DENKBAR? DANKBAR DEN FACHLEHRERINNEN FÜR ERNÄHRUNG UND GESTALTUNG


DENKBAR? DANKBAR DEN FACHLEHRERINNEN FÜR ERNÄHRUNG UND GESTALTUNG

Interview mit der Projektleiterin des bayernweiten Schulfrühstücks „denkbar“ Sieglinde Stanzl, Fachlehrerin

MLZ: Frau Stanzl, was war der Auslöser für Ihr BLLV-Frühstückprojekt denkbar und schließlich „denkbar-R“?

Stanzl: Begonnen hat es mit dem Frühstücksprojekt „denkbar“ bereits im Jahr 2011. Damals kam der Verein Sternstunden, eine Benefizaktion des Bayerischen Rundfunks, auf uns zu. Es gab etwa 40 Frühstücksprojekte in Bayern, aber es fehlte die professionelle Begleitung. Waltraud Lucic, Fachlehrerin und damals BLLV-Vizepräsidentin setzte sich dafür ein, dass die BLLV-Kinderhilfe diese Begleitung übernahm und, dass der Kultusminister eine Lehrerstelle zur Verfügung stellte. Die Stundenanrechnung wurden unter der projektbegleitenden Fachlehrerinnen aufgeteilt: Edeltraud Jornitz-Foth, Brigitte Eisenhut, Susanna Zagler und Sieglinde Stanzl. Bis 2014 hatten wir etwa 110 Projektschulen und Kindertagesstätten. Zu Beginn stellte Sternstunden jährlich 800 000 € zur Verfügung. Mit jedem Jahr wurde der Betrag geringer. Die Idee der Sternstunden e. V. war die Anschubfinanzierung, d. h., Sternstunden stellt jedes Jahr weniger Geld zur Verfügung. So mussten nach und nach immer mehr Gelder akquiriert werden, um den Schulen und Kindertagesstätten auch weiterhin das kostenlose Frühstück und die Finanzierung eines Frühstückslotsen zu ermöglichen. Waltraud Lucic kooperierte mit Uschi Glas und ihrem Projekt „BrotZeit“, akquirierte Gelder und wandte sich an die Politik. 2014 ließ Ministerpräsident Seehofer in die Regierungserklärung schreiben, dass kein Grundschulkind mehr hungrig in den Unterricht kommen muss. Das Pilotprojekt wurde Uschi Glas und Waltraud Lucic in die Hand gelegt. So entstand die Kooperation des BLLV mit dem Sozialministerium. Dieses Projekt erhielt den Namen „denbar-R“, R wie Regierung, dem Förderer dieser Frühstücke. Somit fahren wir seit 2014 zweigleisig - „denkbar-R“ Projekte von der Regierung gefördert und „denkbar“, das nach wie vor auf Spendengelder angewiesen ist. Eine Lockerung der strengen Regularien des Regierungsprojekts würde eine Zusammenlegung und damit Erleichterung ermöglichen. Dies zu erreichen ist mein großer Wunsch.
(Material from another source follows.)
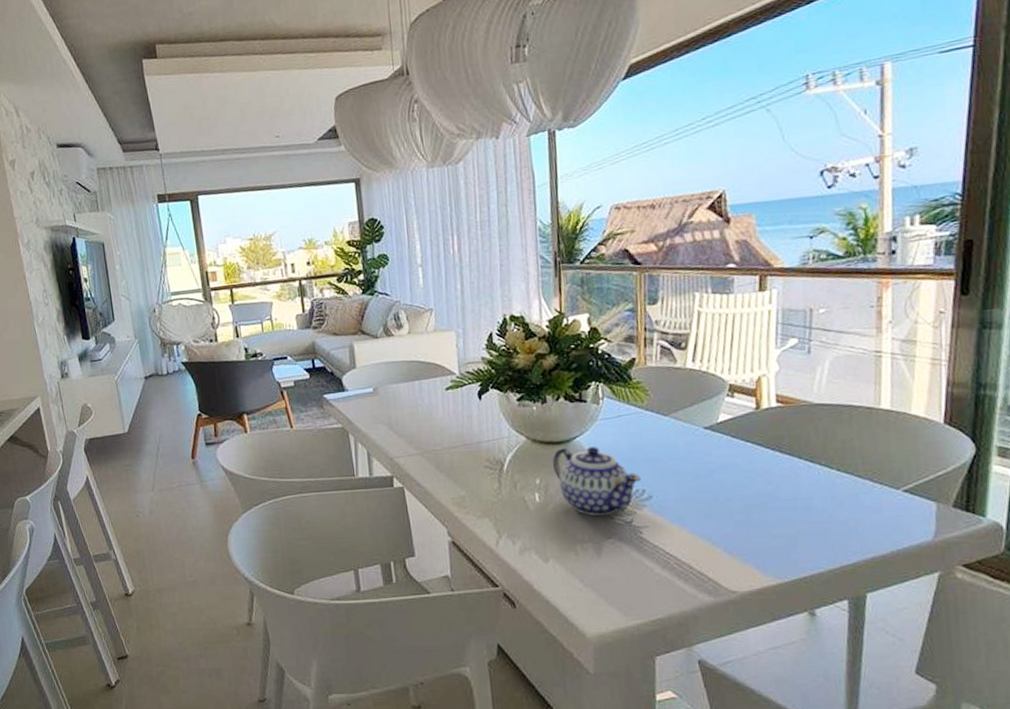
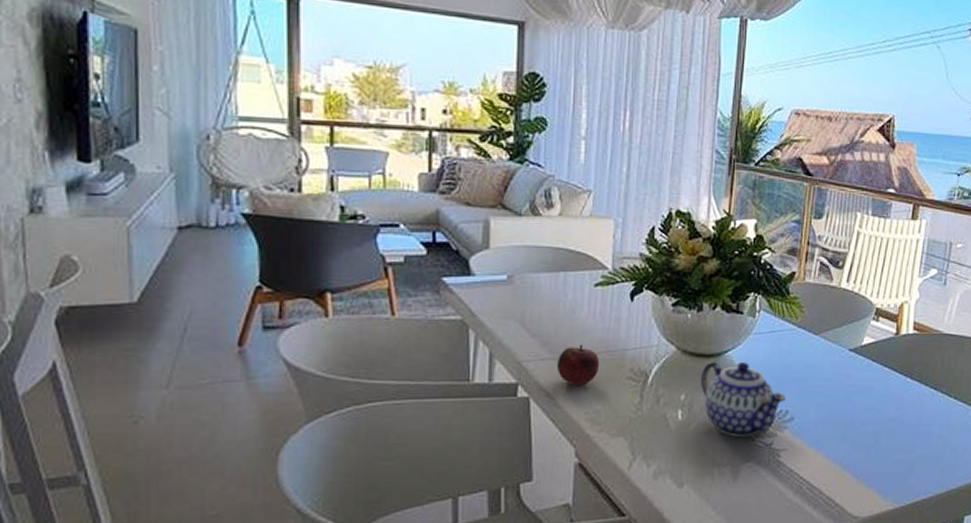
fruit: none [422,440,460,476] -> present [556,344,600,386]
MLZ: Welche Regularien sind das denn?

Stanzl: Es werden nur Grundschulen und Fördergrundschulen finanziert, zudem nur in einigen Regionen. Pech, wenn die Schule außerhalb der Regionsgrenze liegt. Hinzu kommt, dass das Frühstück vor dem Unterricht stattfinden muss. Gerade in Deutschklassen könnte der Spracherwerb spielend beim Frühstücken erfolgen. Des Weiteren müssen Schulen die räumlichen Voraussetzungen, einen Frühstückslotsen und einen Förderverein als Träger bieten können. „Denkbar-R“ darf erst ab 20 Kindern angeboten werden. In einer kleinen Schule finden sich oft nicht so viele bedürftige Kinder.  

MLZ: Wer kann Frühstückslotse sein?

Stanzl: Nicht immer ist es einfach, Frühstückslotsen zu finden. Bei einer Ehrenamtspauschale von unter 200 Euro monatlich gehört schon eine gute Portion Idealismus dazu, jeden Tag sehr zuverlässig früh am Morgen für die Kinder da zu sein. Allerdings bestätigen uns Frühstückslotsen auch, dass ihnen die Aufgabe sehr viel Spaß macht und die Kinder ihnen viel zurückgeben. Sie erzählen oft mit Begeisterung von ihren Kindern, die nach und nach viel Vertrauen zu ihnen gewinnen. Oft sind die Lotsen eine wichtige Bezugsperson für das Kind. Frühstückslotsen sind oft Senioren, die hier eine schöne, sinnvolle Aufgabe finden und sehr gerne Zeit mit Kindern verbringen. Auch Schülereltern oder pensionierte Lehrkräfte sind als Frühstückslotsen tätig. Wichtig sind eine Erstbelehrung nach den Hygienerichtlinien sowie ein polizeiliches Führungszeugnis. Wir schulen „unsere“ Frühstückslotsen, geben ihnen Gelegenheit zum Erfahrungsaustausch und zum Beantworten von Fragen bei unserer jährlichen Veranstaltung. Hier erhalten die Lotsinnen/en auch die alle zwei Jahre erforderliche Nachbelehrung in Hygienefragen. Als Fachlehrerin für Ernährung und Gestaltung habe ich die Berechtigung dafür.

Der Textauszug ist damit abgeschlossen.